→ Prompt
Can you copy each of the records below word for word, leaving out the pictures?

=-=-=-=-=

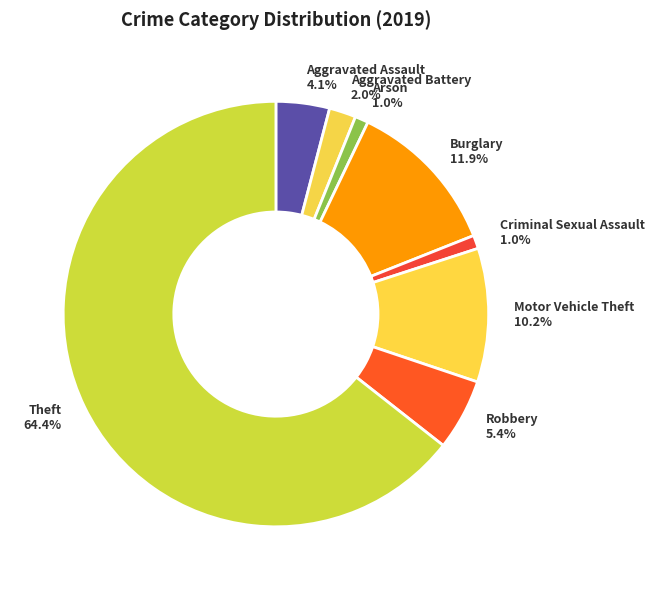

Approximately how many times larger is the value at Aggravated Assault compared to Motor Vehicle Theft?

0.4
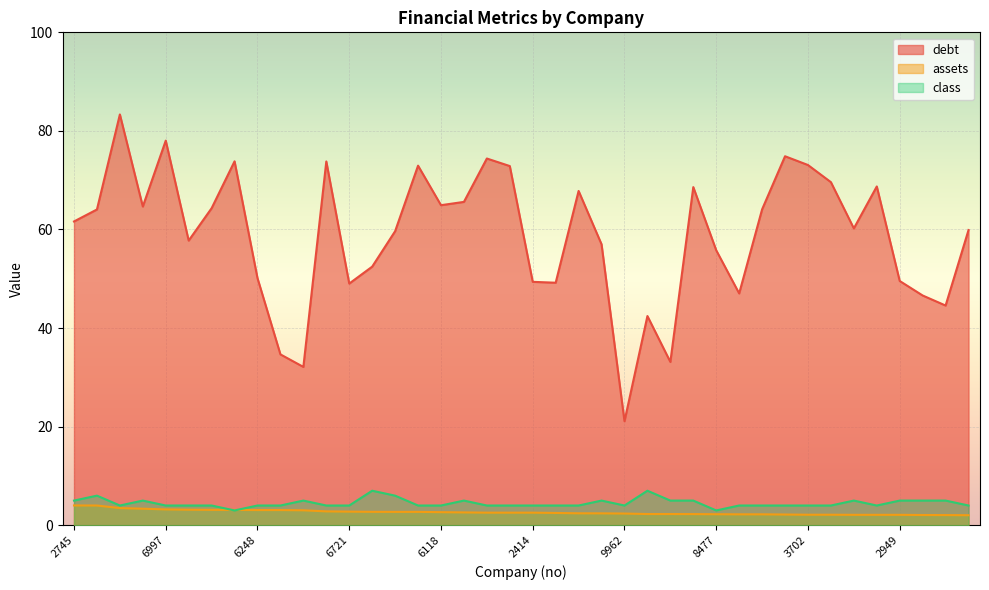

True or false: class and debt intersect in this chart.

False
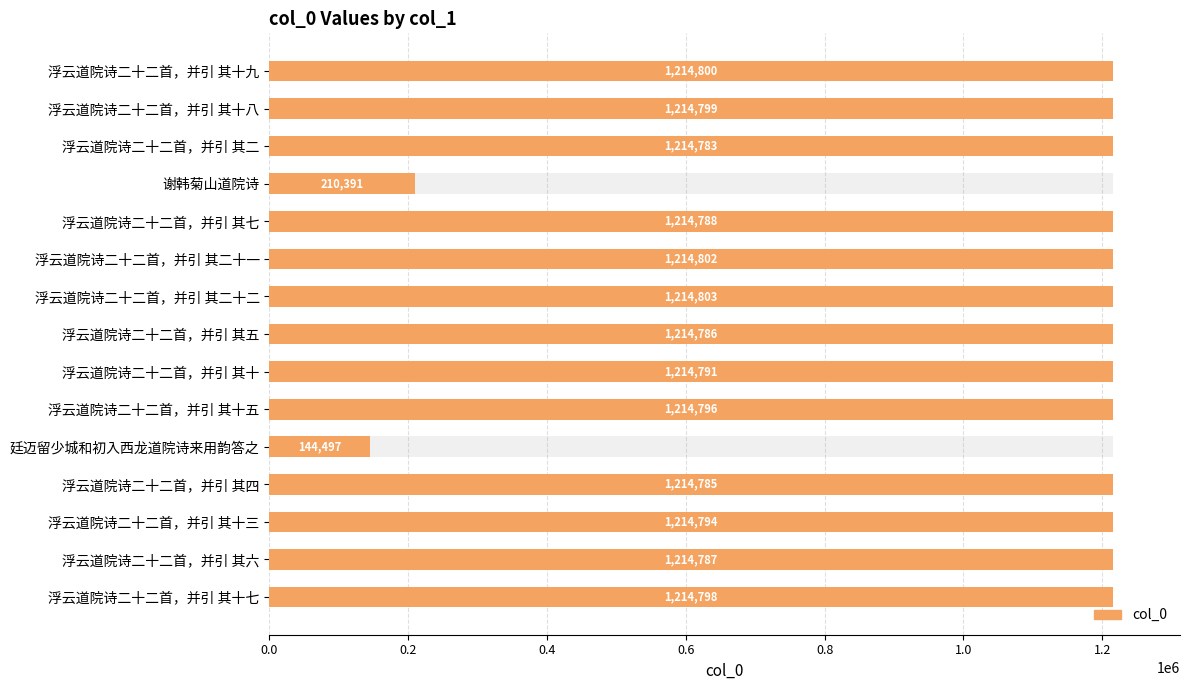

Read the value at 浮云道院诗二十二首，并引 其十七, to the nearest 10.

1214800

=-=-=-=-=

→ Your response
Approximately how many times larger is the value at Aggravated Assault compared to Motor Vehicle Theft?

0.4

True or false: class and debt intersect in this chart.

False

Read the value at 浮云道院诗二十二首，并引 其十七, to the nearest 10.

1214800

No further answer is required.